The vagus nerve is the longest of the human body’s cranial nerves. It runs from the brain to the abdomen passing through the throat, heart, and lungs. The vagus nerve provides sensory functions for these parts of the body, as well as, motor function to the heart and intestine muscles including lowering your resting heart rate and facilitating digestion. For years, vagus nerve stimulation (VNS) devices have been FDA-cleared and used for treating epilepsy, clinical depression, and chronic inflammation that would not respond to other treatments.1
People have two complementary nervous systems – sympathetic and parasympathetic. The sympathetic network of nerves carries signals throughout the body when there is danger or risk to be on alert. This is referred to as the “fight or flight” response. The parasympathetic network, which includes the vagus nerve, carries signals to the body when it is time to relax and decrease activity in the body and organs. This system is called the “rest and digest” response.2
Traditional VNS is performed through an invasive, pacemaker like device surgically implanted under the skin of the chest with a small wire running to the vagus nerve to send electrical signals to the brain. New developments and approvals have produced noninvasive devices that can be attached to the ear to send the electrical signals to the targeted nerve.3 Through the years, the science of VNS has become more widely accepted and has prompted further research to use the treatment method on several new diseases and conditions.

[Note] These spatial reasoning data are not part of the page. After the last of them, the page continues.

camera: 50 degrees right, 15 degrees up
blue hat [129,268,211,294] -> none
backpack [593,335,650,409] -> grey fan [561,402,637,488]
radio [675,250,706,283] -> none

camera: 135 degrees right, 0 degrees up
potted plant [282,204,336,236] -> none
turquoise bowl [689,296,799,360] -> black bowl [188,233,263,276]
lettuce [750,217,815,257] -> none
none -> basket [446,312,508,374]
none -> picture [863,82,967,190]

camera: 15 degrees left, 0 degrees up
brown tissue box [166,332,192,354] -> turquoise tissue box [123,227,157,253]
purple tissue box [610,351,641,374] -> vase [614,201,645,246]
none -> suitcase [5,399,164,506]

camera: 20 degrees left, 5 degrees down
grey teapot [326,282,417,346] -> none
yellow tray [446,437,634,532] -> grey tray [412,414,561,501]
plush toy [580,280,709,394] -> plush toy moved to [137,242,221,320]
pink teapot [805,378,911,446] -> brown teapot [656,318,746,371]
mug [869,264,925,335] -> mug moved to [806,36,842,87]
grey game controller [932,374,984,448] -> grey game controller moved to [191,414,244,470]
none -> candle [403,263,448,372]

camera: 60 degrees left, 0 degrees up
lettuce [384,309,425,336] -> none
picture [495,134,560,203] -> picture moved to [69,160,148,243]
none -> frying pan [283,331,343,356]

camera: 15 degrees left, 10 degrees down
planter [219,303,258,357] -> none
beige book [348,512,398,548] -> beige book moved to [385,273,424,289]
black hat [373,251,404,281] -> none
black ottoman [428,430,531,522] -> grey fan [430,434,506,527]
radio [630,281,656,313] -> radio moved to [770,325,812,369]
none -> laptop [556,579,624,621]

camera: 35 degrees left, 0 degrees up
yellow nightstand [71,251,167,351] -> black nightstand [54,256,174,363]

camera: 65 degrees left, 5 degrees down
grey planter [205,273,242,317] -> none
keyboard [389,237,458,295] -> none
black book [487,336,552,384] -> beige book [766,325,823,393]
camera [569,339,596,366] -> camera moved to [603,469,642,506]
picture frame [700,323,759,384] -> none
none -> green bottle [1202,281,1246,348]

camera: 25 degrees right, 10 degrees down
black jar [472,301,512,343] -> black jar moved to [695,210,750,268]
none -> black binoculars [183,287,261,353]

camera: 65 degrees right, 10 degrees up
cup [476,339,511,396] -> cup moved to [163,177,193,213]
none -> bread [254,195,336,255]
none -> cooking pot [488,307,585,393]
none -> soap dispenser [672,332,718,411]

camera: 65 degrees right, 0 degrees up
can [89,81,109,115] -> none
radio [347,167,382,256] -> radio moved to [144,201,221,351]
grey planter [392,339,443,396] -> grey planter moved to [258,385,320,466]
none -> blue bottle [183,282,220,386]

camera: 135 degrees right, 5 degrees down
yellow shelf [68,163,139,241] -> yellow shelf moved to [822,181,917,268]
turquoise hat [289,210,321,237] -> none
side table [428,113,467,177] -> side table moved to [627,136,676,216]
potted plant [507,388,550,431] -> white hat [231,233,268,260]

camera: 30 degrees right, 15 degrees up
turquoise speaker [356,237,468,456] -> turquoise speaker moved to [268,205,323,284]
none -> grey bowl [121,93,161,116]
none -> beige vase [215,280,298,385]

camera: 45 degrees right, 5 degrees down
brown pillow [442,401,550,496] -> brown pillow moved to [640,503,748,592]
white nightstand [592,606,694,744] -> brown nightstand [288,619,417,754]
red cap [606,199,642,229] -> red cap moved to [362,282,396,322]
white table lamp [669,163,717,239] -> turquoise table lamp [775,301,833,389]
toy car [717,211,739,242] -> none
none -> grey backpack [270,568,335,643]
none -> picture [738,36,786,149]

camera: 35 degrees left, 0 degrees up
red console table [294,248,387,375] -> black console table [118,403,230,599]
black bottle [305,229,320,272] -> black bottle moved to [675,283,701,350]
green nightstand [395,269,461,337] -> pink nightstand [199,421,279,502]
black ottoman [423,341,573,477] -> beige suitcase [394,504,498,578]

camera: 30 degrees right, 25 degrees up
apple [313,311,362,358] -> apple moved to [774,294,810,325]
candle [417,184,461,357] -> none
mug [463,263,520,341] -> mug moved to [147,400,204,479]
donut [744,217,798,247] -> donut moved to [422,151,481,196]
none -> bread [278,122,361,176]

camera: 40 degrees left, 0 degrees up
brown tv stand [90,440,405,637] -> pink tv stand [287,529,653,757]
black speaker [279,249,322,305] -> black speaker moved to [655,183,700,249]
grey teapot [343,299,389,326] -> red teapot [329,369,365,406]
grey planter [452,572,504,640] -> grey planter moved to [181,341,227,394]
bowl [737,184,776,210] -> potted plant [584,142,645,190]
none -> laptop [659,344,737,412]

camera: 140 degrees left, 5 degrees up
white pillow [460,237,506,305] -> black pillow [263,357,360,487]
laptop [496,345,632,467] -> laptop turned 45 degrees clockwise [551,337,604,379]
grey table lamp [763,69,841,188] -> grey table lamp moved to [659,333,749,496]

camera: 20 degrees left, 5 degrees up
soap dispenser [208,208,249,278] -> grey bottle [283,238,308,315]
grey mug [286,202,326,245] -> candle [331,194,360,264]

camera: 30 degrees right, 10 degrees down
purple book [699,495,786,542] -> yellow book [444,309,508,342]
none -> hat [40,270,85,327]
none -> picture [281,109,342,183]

Many of the systems that are controlled by the vagus nerve are responsible for opioid withdrawal. Among these common symptoms of withdrawal associated with stopping or reducing opioid use are anxiety, sweating, vomiting, belly cramps, diarrhea, fast heartbeat, rapid breathing, high blood pressure, and seizures.4 The fear of overcoming these symptoms often deters sufferers from seeking recovery. The need for new ways to help people get through withdrawal is urgent as the opioid epidemic increases.
VNS is a promising treatment to manage opioid withdrawal symptoms. Major symptoms such as anxiety, rapid heartbeat, digestive issues, and seizures are all controlled by the vagus nerve. One new, noninvasive device for this purpose is Speranza Therapeutics S.T. Genesis. The FDA-cleared device targets several branches of cranial nerves including the vagus nerve. It has been shown to rapidly reduce opioid withdrawal symptoms within 20 minutes of placement. By administering neurostimulation treatment, S.T. Genesis is a revolutionary way to manage opioid withdrawal and provide an opportunity for patients to transition to the next level of care.